Royally Yours
Page 11
I’m not doing it to keep busy. At least that’s what I’m telling myself.
I’m not very convincing.
I close the folder on my desk and glance out the window at the moonless black sky. My stomach growls at me for missing lunch. I step out into the hall and Cora isn’t at her desk, but someone else is there looking for her.
“Good evening, Alfie.”
He dips his head.
“How are you tonight, Chicken?”
“Mmm . . . I’m famished, actually.” I glance down at the diamond-and-sapphire broach gleaming on the bodice of my pale blue dress. “So hungry I could eat the crown jewels.”

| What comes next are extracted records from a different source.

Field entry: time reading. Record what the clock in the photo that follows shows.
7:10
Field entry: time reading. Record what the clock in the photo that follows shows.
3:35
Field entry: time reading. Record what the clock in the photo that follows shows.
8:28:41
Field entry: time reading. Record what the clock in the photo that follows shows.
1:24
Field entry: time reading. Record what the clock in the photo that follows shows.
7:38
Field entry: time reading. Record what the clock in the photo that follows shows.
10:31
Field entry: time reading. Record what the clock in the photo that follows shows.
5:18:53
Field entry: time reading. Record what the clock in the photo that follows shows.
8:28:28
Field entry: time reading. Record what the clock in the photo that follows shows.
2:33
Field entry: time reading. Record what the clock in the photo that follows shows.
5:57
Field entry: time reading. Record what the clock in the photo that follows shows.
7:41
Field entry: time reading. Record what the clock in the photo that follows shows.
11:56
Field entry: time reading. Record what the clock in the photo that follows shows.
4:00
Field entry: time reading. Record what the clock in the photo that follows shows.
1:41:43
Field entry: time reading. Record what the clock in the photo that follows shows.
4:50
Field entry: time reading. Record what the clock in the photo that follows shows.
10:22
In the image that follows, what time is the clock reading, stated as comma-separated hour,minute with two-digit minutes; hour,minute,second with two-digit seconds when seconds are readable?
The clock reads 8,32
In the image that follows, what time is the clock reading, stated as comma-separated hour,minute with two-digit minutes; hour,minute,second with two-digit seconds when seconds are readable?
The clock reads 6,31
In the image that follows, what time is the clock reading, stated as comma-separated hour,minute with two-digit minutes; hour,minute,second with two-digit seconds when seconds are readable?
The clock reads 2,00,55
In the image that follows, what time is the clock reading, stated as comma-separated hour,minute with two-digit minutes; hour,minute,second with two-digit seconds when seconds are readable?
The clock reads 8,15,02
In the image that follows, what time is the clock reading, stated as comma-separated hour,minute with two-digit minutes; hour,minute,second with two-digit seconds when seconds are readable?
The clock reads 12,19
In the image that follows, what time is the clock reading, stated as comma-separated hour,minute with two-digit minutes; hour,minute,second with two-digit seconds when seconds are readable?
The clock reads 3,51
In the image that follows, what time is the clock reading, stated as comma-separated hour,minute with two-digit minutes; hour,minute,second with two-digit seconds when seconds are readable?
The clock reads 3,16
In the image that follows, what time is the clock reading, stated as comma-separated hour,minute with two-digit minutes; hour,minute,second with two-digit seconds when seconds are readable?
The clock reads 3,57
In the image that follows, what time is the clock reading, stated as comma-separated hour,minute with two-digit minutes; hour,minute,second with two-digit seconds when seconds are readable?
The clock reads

“Sounds like they’d be hard to swallow.” He winks.
“Would you like to dine with me tonight? The new cook in the private quarters is fantastic.”
Before he can answer, Cora comes scurrying down the hall, her red hair styled beautifully and her purse in hand.
“All right, Dad. I’m ready to go now.”
Alfie kisses Cora’s cheek tenderly. And watching them, my smile slowly fades against my will. Because I’ve never had that—that effortless, easy closeness and affection. It’s always been on the other side of the looking glass. And there’s a hollowness inside me that fears it always will be.
“Cora and I were just heading over to that new place in Winchester everyone’s raving about for dinner. Would you like to join us?” Alfie asks.
I glance down at my shiny shoes. “Thank you, but no.” I ignore the burning in my throat and tight squeeze around my heart.
“Going to a restaurant always causes too much commotion.” I wave my hand. “You can’t take me anywhere.”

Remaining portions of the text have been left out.